Tamura did think of it. But she couldn’t believe that her papa wouldn’t come to love Aaron as she did. It hurt her beyond measure when, in the days before she left home to join Aaron, her father neither spoke to nor looked at her.
Aaron’s mother, an unforgiving woman of harsh judgments, had snarled that the shame of him marrying a Jap was something she would never be able to live down.
“They’re our cane-cutters, we don’t marry them.”
“Well, she’s sweeter than our sugar, Ma. So get used to it, we’re getting married.”
“Can’t say our family is perfect, Aaron, but none of them have ever sunk so low as to marry a Jap. Good God, boy, you’ll be speaking pidgin next.”
He saw the disgust on her face, suppressed the urge to slap her. “I reckon I’m getting the better of the deal, Ma.”
“You’ve just been taken in by a pretty face, that’s all. I’m telling you now, Aaron, that I don’t care to know any half-and-half grandchildren. The truth is I just couldn’t bring myself to touch them.”

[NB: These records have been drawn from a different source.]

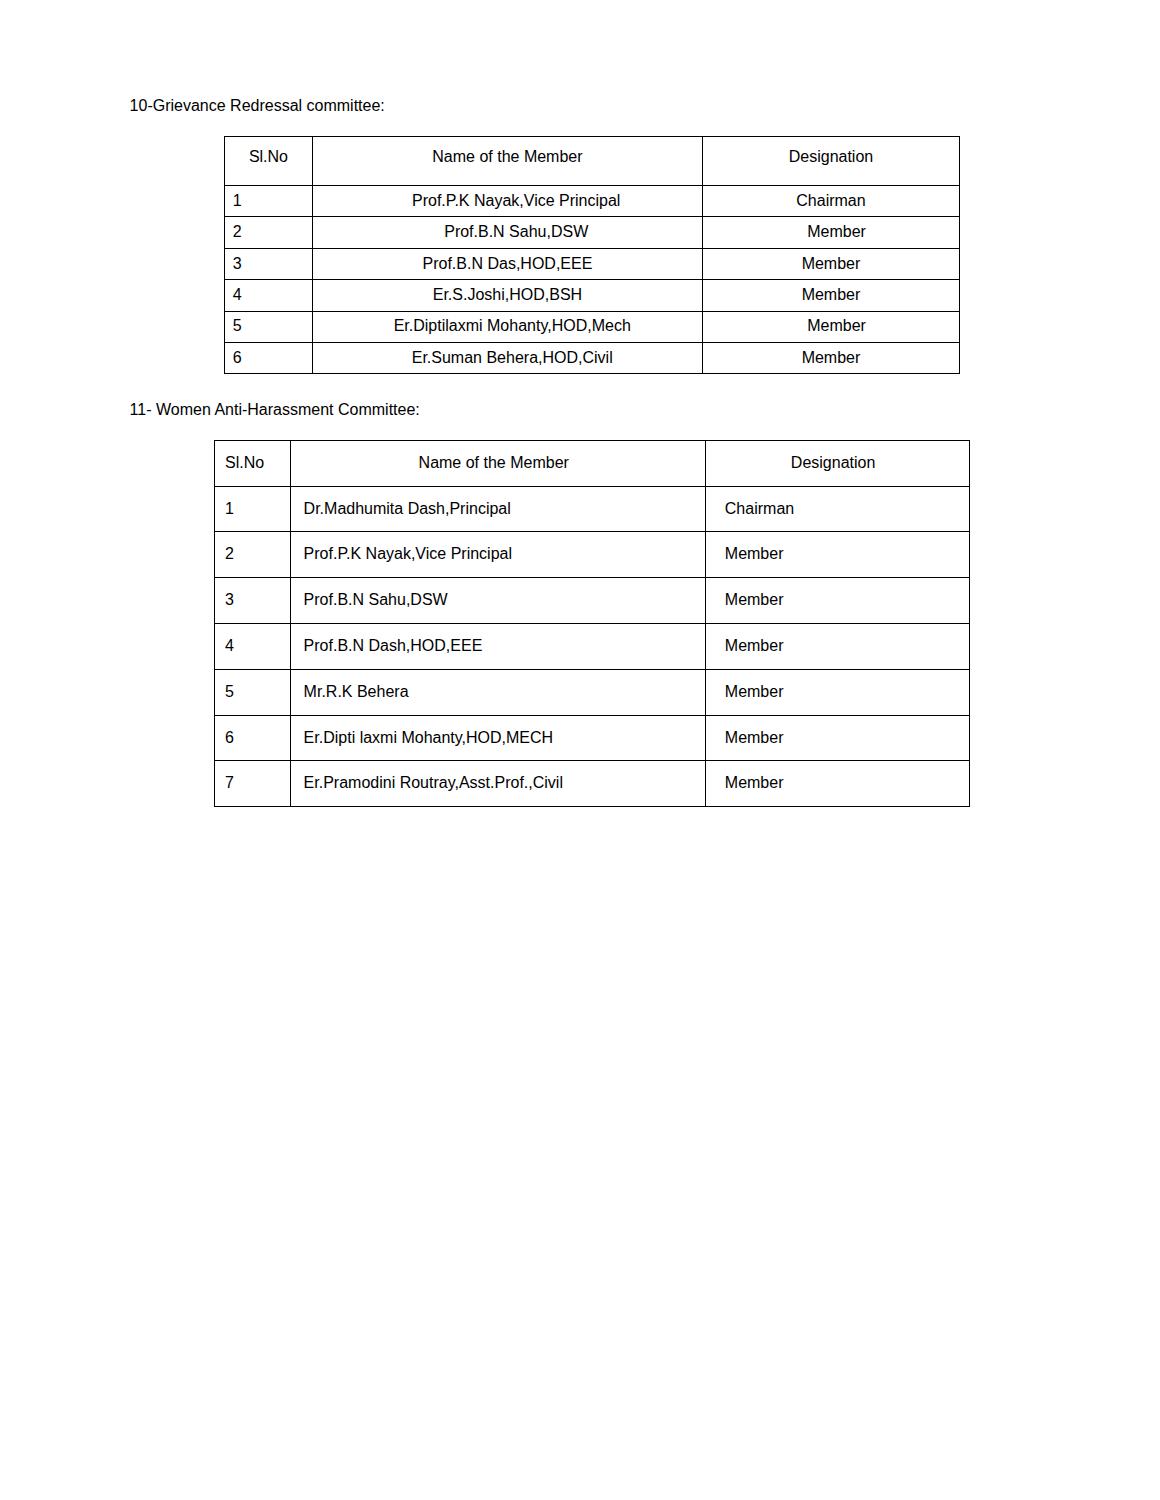10-Grievance Redressal committee:
| Sl.No | Name of the Member | Designation |
| 1 | Prof.P.K Nayak,Vice Principal | Chairman |
| 2 | Prof.B.N Sahu,DSW | Member |
| 3 | Prof.B.N Das,HOD,EEE | Member |
| 4 | Er.S.Joshi,HOD,BSH | Member |
| 5 | Er.Diptilaxmi Mohanty,HOD,Mech | Member |
| 6 | Er.Suman Behera,HOD,Civil | Member |
11- Women Anti-Harassment Committee:
| Sl.No | Name of the Member | Designation |
| 1 | Dr.Madhumita Dash,Principal | Chairman |
| 2 | Prof.P.K Nayak,Vice Principal | Member |
| 3 | Prof.B.N Sahu,DSW | Member |
| 4 | Prof.B.N Dash,HOD,EEE | Member |
| 5 | Mr.R.K Behera | Member |
| 6 | Er.Dipti laxmi Mohanty,HOD,MECH | Member |
| 7 | Er.Pramodini Routray,Asst.Prof.,Civil | Member |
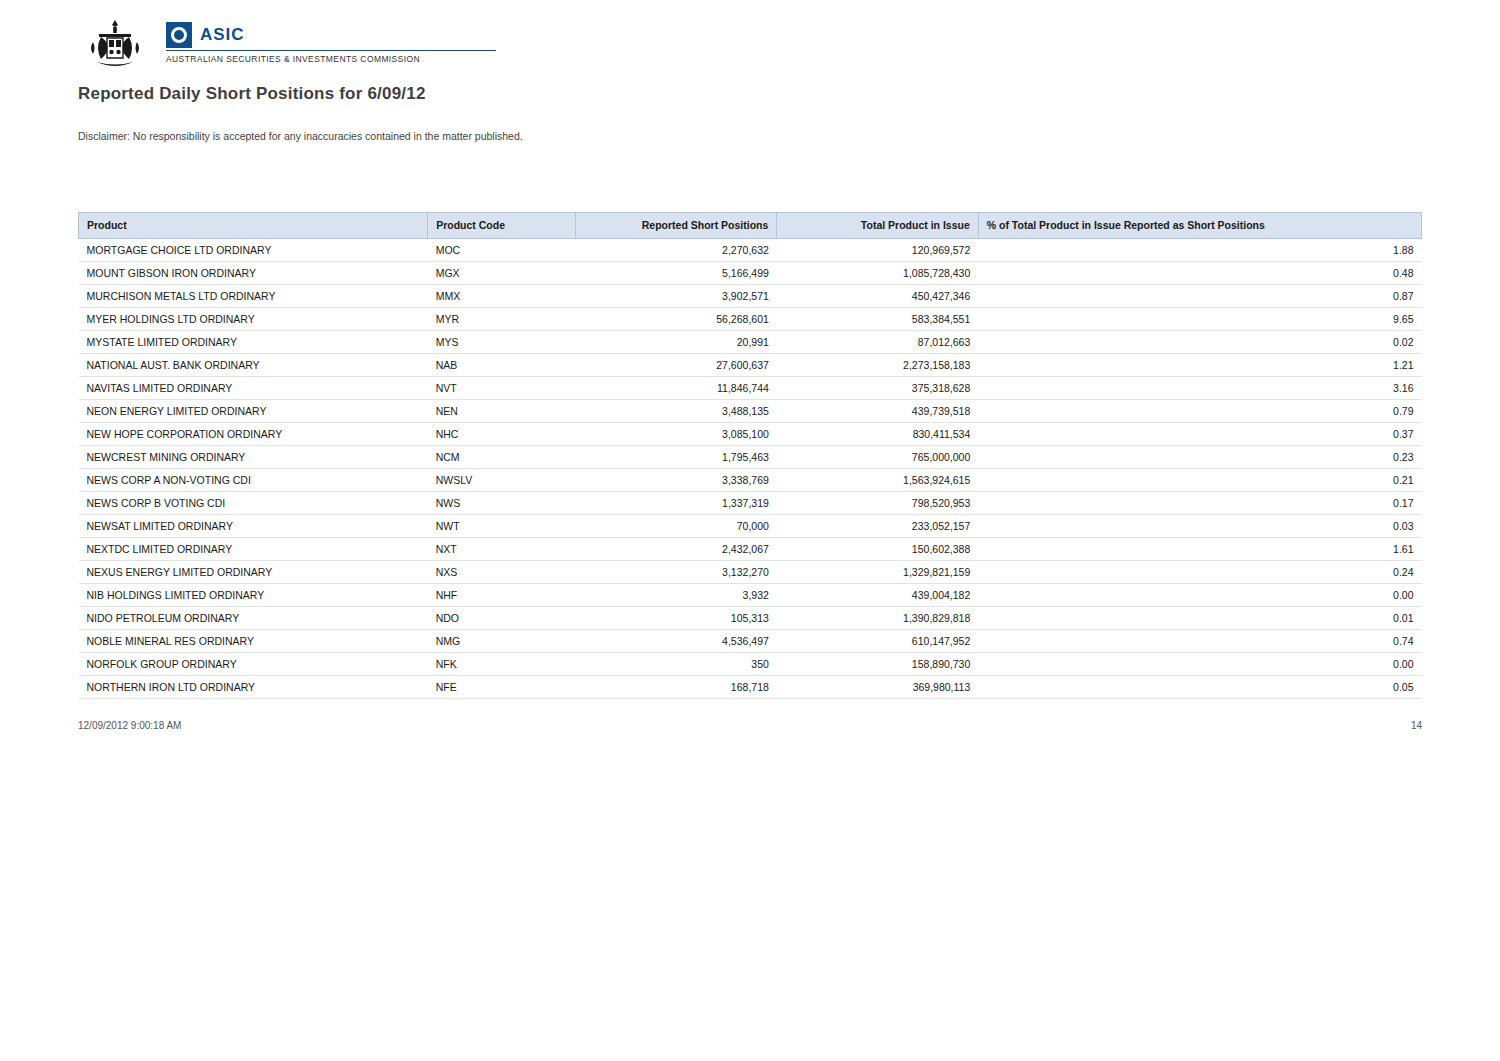ASIC
Australian Securities & Investments Commission
Reported Daily Short Positions for 6/09/12
Disclaimer: No responsibility is accepted for any inaccuracies contained in the matter published.
| Product | Product Code | Reported Short Positions | Total Product in Issue | % of Total Product in Issue Reported as Short Positions |
| --- | --- | --- | --- | --- |
| MORTGAGE CHOICE LTD ORDINARY | MOC | 2,270,632 | 120,969,572 | 1.88 |
| MOUNT GIBSON IRON ORDINARY | MGX | 5,166,499 | 1,085,728,430 | 0.48 |
| MURCHISON METALS LTD ORDINARY | MMX | 3,902,571 | 450,427,346 | 0.87 |
| MYER HOLDINGS LTD ORDINARY | MYR | 56,268,601 | 583,384,551 | 9.65 |
| MYSTATE LIMITED ORDINARY | MYS | 20,991 | 87,012,663 | 0.02 |
| NATIONAL AUST. BANK ORDINARY | NAB | 27,600,637 | 2,273,158,183 | 1.21 |
| NAVITAS LIMITED ORDINARY | NVT | 11,846,744 | 375,318,628 | 3.16 |
| NEON ENERGY LIMITED ORDINARY | NEN | 3,488,135 | 439,739,518 | 0.79 |
| NEW HOPE CORPORATION ORDINARY | NHC | 3,085,100 | 830,411,534 | 0.37 |
| NEWCREST MINING ORDINARY | NCM | 1,795,463 | 765,000,000 | 0.23 |
| NEWS CORP A NON-VOTING CDI | NWSLV | 3,338,769 | 1,563,924,615 | 0.21 |
| NEWS CORP B VOTING CDI | NWS | 1,337,319 | 798,520,953 | 0.17 |
| NEWSAT LIMITED ORDINARY | NWT | 70,000 | 233,052,157 | 0.03 |
| NEXTDC LIMITED ORDINARY | NXT | 2,432,067 | 150,602,388 | 1.61 |
| NEXUS ENERGY LIMITED ORDINARY | NXS | 3,132,270 | 1,329,821,159 | 0.24 |
| NIB HOLDINGS LIMITED ORDINARY | NHF | 3,932 | 439,004,182 | 0.00 |
| NIDO PETROLEUM ORDINARY | NDO | 105,313 | 1,390,829,818 | 0.01 |
| NOBLE MINERAL RES ORDINARY | NMG | 4,536,497 | 610,147,952 | 0.74 |
| NORFOLK GROUP ORDINARY | NFK | 350 | 158,890,730 | 0.00 |
| NORTHERN IRON LTD ORDINARY | NFE | 168,718 | 369,980,113 | 0.05 |
12/09/2012 9:00:18 AM
14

The idea to leave Hawaii had been Aaron’s. Tamura, with her family’s back turned to her, had agreed to it; if their people wouldn’t accept them, they would give them up and set out in life as though newborn. They would let go both family and religion, his Christian, hers Buddhist, and be enough in everything for each other.
“We’ll make the same sacrifices,” he said. “That way we won’t be able to blame each other in the future. We don’t need anyone but ourselves to get along.”